Port of Cleveland unveiled plans to start a regularly scheduled express freight shipping service between Cleveland and Europe, starting in April 2014. The Cleveland-Europe Express Ocean Freight Service will be the only scheduled international container service on the Great Lakes. “Currently, local manufacturers use east coast ports to ship goods to Europe, incurring additional rail and truck costs along the way,” said Will Friedman, President and CEO of Port of Cleveland. “The Cleveland Europe-Express will allow local companies to ship out of their own backyards, simplifying logistics and reducing shipping costs.”

The service will be the fastest and greenest route between Europe and North America’s heartland, allowing regional companies to ship their goods up to four days faster than using water, rail and truck routes via U.S. east coast ports. The Cleveland-Europe Express is estimated to carry anywhere from 250,000 to 400,000 tonnes of cargo per year. This volume equates to approximately 10-15 per cent of Ohio’s trade with Europe.

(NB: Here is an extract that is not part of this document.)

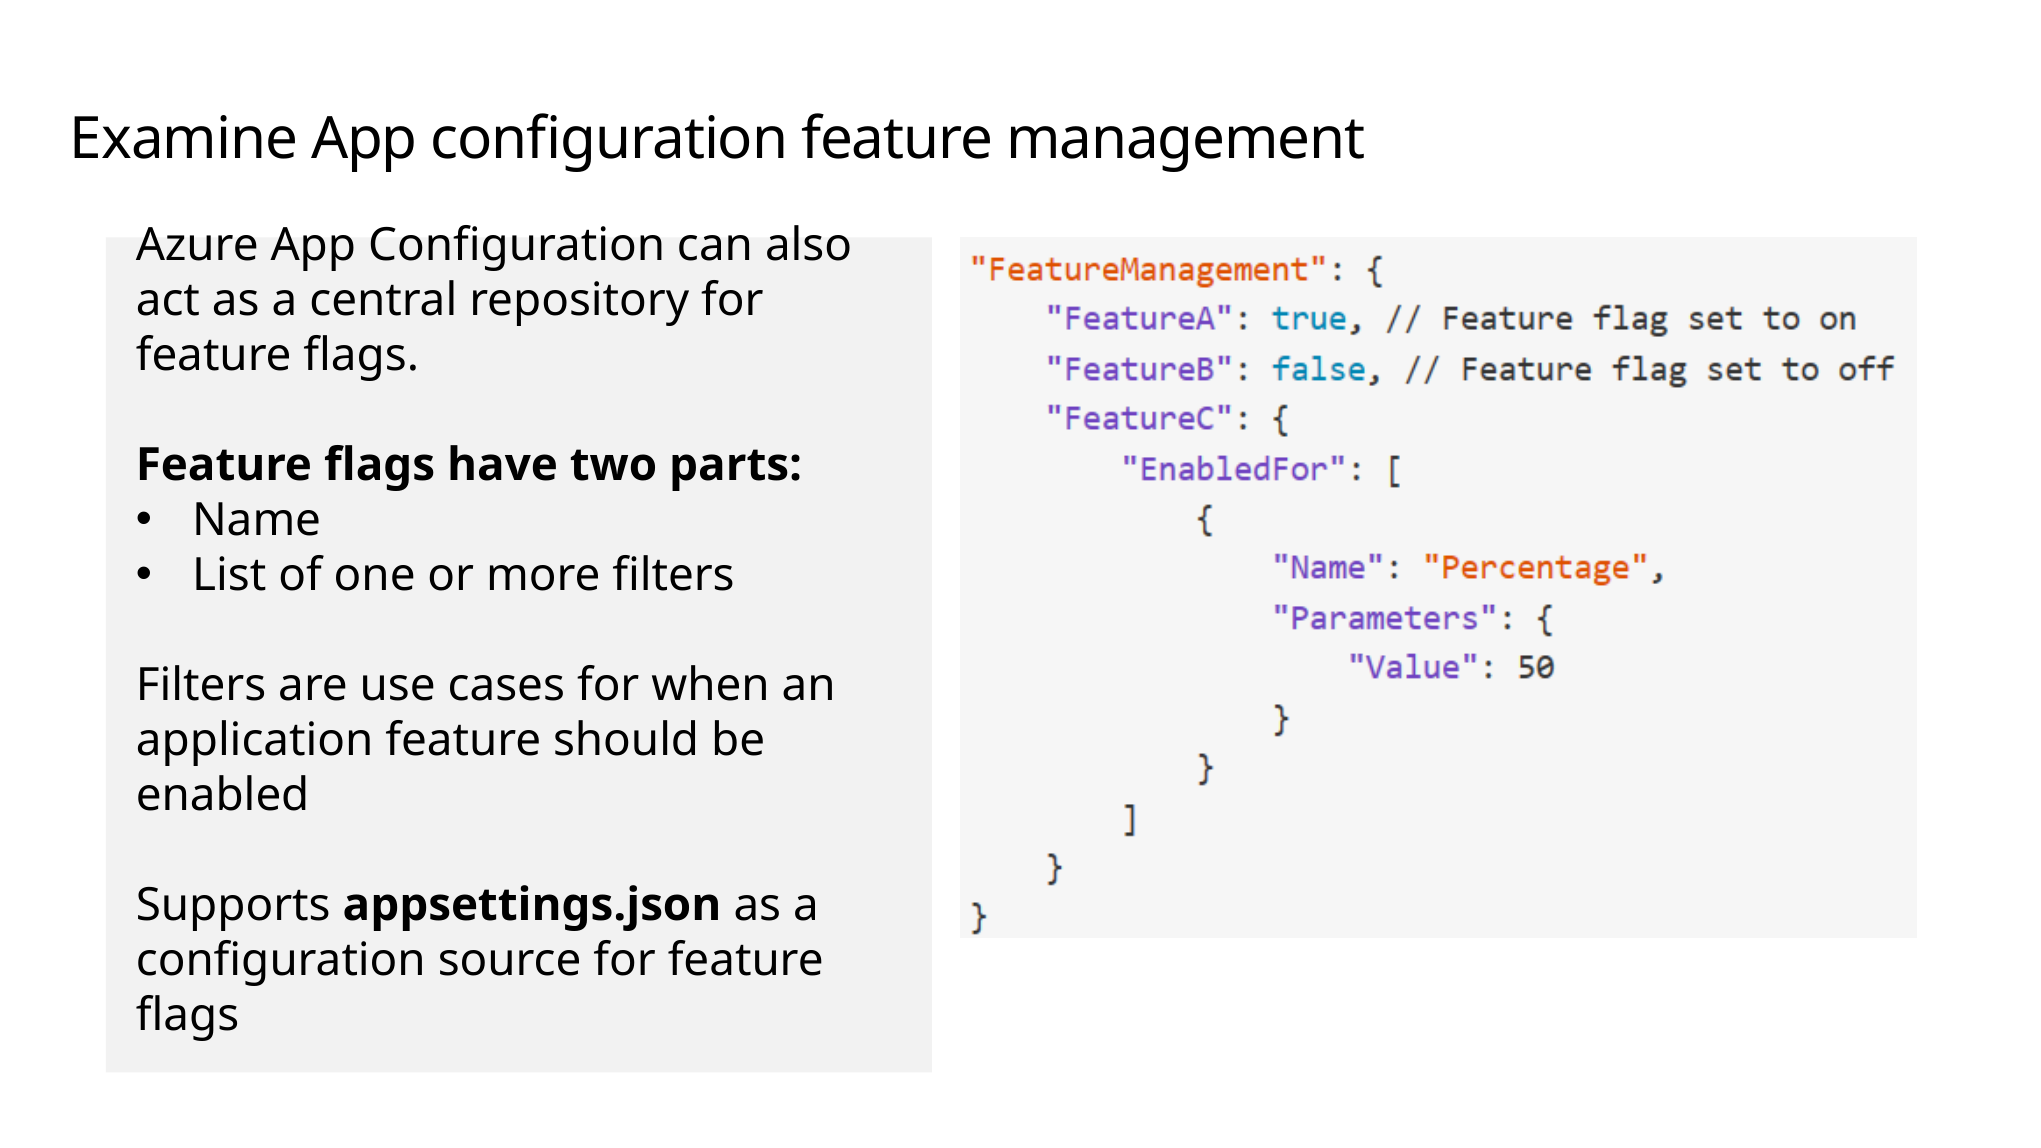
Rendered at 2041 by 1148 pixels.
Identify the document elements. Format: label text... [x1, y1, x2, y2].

“This service will be a game changer for manufacturers in the region, keeping shipping dollars local, while opening our shores to the global market in a new way,” Friedman said. Marc Krantz, Port of Cleveland’s Chairman, said the organization pursued the express service to meets the Port’s strategic initiatives by growing the Port’s maritime business, increasing the Port’s financial stability, and increasing regional trade opportunities on behalf of Northeast Ohio companies. “Port of Cleveland spurs job creation and helps our region compete globally by connecting local businesses to world markets through the most cost-effective, method of freight transportation in the region,” Krantz said. “We expect there to be a lot of indirect benefit to companies who service the Port as a result of increased cargo coming through Cleveland Harbor.”

The Port is in final negotiations with Dutch company Spliethoff Group to run the service via the Saint Lawrence Seaway. The Port will not have to invest any capital to start the service and has designed the service to be revenue generating, which it will reinvest in maintaining job producing infrastructure, cleaning up ship channel infrastructure, and opening up the waterfronts to public access. Bart Peters, Manager of Spliethoff Group’s America Service, explained that the Spliethoff Group plays a leading role worldwide in the transport market for various cargoes, such as heavylift, general cargo, forest products, project based machinery and yachts. The company owns and operates a fleet of about 100 multipurpose, heavy-lift, and ro-ro vessels ranging in size from 9,500 to 21,000 tonnes, all of which fly under the Dutch flag. “Spliethoff Group regularly looks for new business opportunities in which to utilize our vessel capacity, and we are excited about the prospect of partnering with Port of Cleveland on this venture,” Peters said. “We believe that providing scheduled, reliable capacity to the America’s industrial heartland via the Great Lakes/St. Lawrence Seaway routing will enable shippers to connect more efficiently to the European continent.”

Cleveland Mayor Frank Jackson said the port is indispensable to the economic success of Cleveland and the other communities in Cuyahoga County, with maritime activities through Cleveland Harbor supporting 18,000 jobs and $1.8 billion in economic activity annually. “With the addition of the Cleveland-Europe Express Service, the port of Cleveland will become more than just a crucial an economic engine for our city,” Jackson said. “It will become the Midwest’s gateway to trade with Europe. And it will be right here in Cleveland.”

Mark Chesnes, President, InterChez Corp., explained that the cost of moving oversized, break bulk cargo to East Coast ports by truck or rail to ship is incredibly expensive. But, having service out of the port of Cleveland will greatly reduce those costs. “The companies that make manufacturing equipment in the region can suddenly become more competitive because they won’t have to incur the large costs to get their equipment to port,” Chesnes said.